Des envies : dans le silence, dans le temps réapproprié, dans certaines rencontres et retrouvailles avec la nature, dans les premières promenades dans la ville libérée du bruit, des voitures et du stress, dans le fait de prendre soin de ses proches, dans l’attention amoureuse envers les inconnus, dans les pratiques créatives déployées à la maison, dans l’intensification des liens… dans mille expériences se sont réveillées des envies de vivre autrement. (...)
La vie n’a pas de mode d’emploi. (...)
Se sentir bizarre c’est continuer à vivre. Insister dans nos questions, nos mal-êtres et nos désirs contre la normalisation. Tenter de convertir tout cela en matière pour élaborer et inventer un nouveau désir, une nouvelle forme de vivre.
Se sentir bizarre c’est défendre nos questions, conserver les marques laissées par l’interruption comme quelque chose de précieux, nous disposer à une autre attention sur nous-mêmes et sur la réalité.
Attention à tout ce qui ne colle pas, parce que sous l’apparence de la normalisation il y a mille blessures. (...)
Nous nous sentons bizarres parce que nous ne voulons pas retourner à la même chose, mais aussi parce que cette même chose n’existe plus. (...)

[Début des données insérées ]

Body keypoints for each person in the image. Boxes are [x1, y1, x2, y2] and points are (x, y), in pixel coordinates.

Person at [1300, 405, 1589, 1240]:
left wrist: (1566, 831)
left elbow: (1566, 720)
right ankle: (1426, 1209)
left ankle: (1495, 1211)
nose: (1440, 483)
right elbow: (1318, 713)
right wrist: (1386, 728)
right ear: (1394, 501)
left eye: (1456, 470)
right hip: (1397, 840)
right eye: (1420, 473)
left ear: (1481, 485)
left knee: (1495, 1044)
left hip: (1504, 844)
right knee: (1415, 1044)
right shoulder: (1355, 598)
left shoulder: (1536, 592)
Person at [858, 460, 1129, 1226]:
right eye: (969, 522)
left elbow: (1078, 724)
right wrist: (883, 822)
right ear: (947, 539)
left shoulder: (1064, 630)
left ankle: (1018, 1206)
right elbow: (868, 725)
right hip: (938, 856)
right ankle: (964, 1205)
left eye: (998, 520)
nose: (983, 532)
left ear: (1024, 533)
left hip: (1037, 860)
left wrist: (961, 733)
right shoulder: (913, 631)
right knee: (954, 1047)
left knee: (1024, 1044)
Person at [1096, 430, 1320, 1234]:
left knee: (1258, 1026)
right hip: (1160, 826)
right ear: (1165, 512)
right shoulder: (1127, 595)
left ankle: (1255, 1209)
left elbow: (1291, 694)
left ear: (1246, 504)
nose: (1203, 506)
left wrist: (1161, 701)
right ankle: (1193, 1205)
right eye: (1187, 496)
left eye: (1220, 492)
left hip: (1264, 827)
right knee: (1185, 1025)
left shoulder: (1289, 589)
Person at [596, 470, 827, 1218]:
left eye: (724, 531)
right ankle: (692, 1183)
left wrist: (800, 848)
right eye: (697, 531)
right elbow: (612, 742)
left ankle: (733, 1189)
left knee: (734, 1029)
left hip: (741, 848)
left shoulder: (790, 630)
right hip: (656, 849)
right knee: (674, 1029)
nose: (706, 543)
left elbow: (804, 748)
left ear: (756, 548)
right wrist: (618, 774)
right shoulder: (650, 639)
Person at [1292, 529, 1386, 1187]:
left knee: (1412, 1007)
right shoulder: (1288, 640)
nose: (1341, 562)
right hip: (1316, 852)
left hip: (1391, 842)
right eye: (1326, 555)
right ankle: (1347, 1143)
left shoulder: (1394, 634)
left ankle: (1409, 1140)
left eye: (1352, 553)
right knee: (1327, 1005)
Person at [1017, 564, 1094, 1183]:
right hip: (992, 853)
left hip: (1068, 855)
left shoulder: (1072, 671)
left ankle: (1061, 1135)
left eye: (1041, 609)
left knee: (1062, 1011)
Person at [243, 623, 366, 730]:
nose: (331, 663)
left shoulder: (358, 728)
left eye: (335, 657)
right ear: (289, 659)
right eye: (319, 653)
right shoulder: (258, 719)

Une amie, maman de deux filles, m’a dit : “je ne sais plus ce que cela signifie d’être mère, pour quel monde nous devons éduquer nos enfants”. Le sol s’ouvre sous nos pieds.
C’est la même question que se pose un professeur, une enseignante, un travailleur social, une thérapeute, une agente culturelle, un travailleur sanitaire…

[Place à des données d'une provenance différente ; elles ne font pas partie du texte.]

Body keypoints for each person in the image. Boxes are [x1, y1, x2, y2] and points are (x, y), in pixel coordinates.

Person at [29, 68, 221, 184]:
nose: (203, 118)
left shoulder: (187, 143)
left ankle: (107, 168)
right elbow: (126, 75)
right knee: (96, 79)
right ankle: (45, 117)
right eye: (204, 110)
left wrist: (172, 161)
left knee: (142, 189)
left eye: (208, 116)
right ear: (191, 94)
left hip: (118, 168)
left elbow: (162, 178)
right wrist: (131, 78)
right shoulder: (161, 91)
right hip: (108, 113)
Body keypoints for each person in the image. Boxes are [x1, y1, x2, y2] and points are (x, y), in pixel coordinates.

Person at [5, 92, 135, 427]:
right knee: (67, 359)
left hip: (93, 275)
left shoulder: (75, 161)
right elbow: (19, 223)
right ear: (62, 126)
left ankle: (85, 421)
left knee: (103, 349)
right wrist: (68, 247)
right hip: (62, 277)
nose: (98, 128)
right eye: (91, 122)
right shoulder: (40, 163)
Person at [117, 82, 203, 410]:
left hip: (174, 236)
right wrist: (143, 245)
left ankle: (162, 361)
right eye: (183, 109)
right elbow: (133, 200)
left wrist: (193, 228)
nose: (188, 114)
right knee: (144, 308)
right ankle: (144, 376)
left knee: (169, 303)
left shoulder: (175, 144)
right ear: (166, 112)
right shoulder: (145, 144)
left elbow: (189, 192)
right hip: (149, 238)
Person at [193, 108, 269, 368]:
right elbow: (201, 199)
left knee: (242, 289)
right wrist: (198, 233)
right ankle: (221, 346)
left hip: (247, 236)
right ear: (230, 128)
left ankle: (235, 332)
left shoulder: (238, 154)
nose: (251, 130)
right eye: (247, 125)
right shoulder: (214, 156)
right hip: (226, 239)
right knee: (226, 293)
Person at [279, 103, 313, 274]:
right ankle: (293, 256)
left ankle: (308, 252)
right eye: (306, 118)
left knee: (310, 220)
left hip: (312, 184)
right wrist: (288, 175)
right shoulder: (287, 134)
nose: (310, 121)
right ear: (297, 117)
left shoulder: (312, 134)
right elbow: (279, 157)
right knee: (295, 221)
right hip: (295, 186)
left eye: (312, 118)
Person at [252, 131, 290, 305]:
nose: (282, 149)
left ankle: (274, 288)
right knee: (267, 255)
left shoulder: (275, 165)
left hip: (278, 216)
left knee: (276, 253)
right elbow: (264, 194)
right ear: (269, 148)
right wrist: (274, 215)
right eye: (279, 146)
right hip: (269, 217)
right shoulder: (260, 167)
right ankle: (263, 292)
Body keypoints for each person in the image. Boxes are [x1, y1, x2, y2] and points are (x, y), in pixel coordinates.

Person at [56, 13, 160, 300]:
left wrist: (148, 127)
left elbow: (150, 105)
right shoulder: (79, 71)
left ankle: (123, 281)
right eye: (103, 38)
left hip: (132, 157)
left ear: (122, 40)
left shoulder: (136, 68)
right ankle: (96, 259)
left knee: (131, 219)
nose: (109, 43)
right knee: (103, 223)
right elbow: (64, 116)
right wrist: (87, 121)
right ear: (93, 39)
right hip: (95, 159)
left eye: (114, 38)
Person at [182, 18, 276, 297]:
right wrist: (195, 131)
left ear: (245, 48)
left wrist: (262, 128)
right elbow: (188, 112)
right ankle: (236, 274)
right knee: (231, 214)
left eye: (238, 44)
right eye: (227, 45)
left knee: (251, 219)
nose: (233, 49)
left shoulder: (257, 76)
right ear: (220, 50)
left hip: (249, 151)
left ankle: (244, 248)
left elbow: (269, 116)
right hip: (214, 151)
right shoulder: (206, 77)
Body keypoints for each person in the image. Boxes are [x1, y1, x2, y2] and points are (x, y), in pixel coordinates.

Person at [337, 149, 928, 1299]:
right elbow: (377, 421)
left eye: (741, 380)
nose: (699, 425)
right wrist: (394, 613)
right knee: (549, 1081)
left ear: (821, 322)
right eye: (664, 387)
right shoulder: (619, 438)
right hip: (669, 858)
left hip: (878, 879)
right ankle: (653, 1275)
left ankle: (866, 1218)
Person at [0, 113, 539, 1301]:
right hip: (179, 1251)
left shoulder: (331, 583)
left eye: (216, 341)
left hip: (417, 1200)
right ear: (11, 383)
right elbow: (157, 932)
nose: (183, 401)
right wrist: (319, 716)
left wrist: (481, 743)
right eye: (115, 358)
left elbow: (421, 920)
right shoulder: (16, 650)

Il n’y a pas de normalité, ni ancienne ni nouvelle, seulement un processus de normalisation : une désactivation permanente des questions qui pourraient ouvrir la situation, qui nous permettrait de nous la réapproprier et d’arrêter d’obéir et inventer des règles communes pour un soin collectif. (...)

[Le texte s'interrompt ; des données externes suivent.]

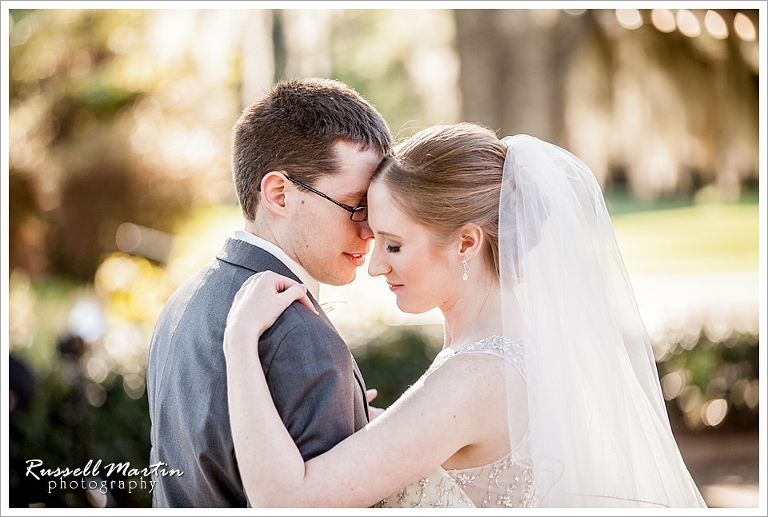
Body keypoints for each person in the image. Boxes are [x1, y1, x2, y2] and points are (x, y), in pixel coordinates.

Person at [222, 122, 708, 508]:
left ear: (466, 242)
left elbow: (287, 502)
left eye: (394, 244)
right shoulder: (503, 353)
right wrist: (373, 422)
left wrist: (240, 343)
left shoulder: (475, 377)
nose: (375, 265)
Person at [146, 77, 392, 507]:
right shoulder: (297, 334)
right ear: (279, 193)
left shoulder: (183, 301)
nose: (370, 230)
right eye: (357, 205)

Si nous étirons plus encore les mauvaises nouvelles, nous pouvons affirmer que la “nouvelle normalité” n’est qu’une parenthèse entre deux états d’urgence, celui dont nous venons et celui vers lequel nous allons. Et même s’il ne se déclare pas à nouveau, à partir de maintenant nous vivrons sous la menace. Jusqu’à ce qu’on trouve un vaccin. Et si on ne le trouve pas ? Et si de nouveaux virus apparaissent, ou d’autres risques plus importants encore liés au changement climatique ?
La peur est venue pour s’installer. La norme est, à partir de maintenant, l’état d’urgence lui-même. Et ce que nous appelons “nouvelle normalité” n’est qu’une phase particulière de ce cadre : toujours provisoire, précaire, instable. (...)
Pensons aux résidences où sont mortes nos personnes âgées. La perception normalisatrice qui éteint les questions sur ces morts massives (“ils étaient vieux, ils allaient mourir) aujourd’hui nous traverse et nous constitue. (...)
Pensons aux résidences où sont mortes nos personnes âgées. La perception normalisatrice qui éteint les questions sur ces morts massives (“ils étaient vieux, ils allaient mourir) aujourd’hui nous traverse et nous constitue. (...)
Une quantité de questions, de mal-êtres, d’envies d’autre chose. Tout cela ensemble et emmêlé, dans un grand magma. C’est un potentiel énorme.
Quel est le défi ? Relier l’existentiel au politique, les questions et l’élan de changement. L’énergie politique n’apparaît que lorsque les deux dimensions arrivent à tisser un lien, comme c’est arrivé le 11M 2004, le 15M 2011(2), le 8M lors de la grève féministe.
La transformation sociale ne consiste pas seulement en une série de problèmes objectifs (pauvreté, etc.) qui s’articulent en demandes dirigées vers l’État, c’est aussi l’expression (pas la représentation) de questions radicales sur la vie qui d’un coup deviennent collectives, communes et partagées. Des formes d’expression (organisatrices, stratégiques, tactique)s que nous devons inventer chaque fois, sans mésestimer les expériences passées mais en les recréant. (...)
La force de transformation aujourd’hui passe par la capacité de donner une expression commune au magma de questions, de mal-êtres et de désirs qui nous traversent, à nos subjectivités blessées et en crise, en définitive, à nous “sentir bizarres”.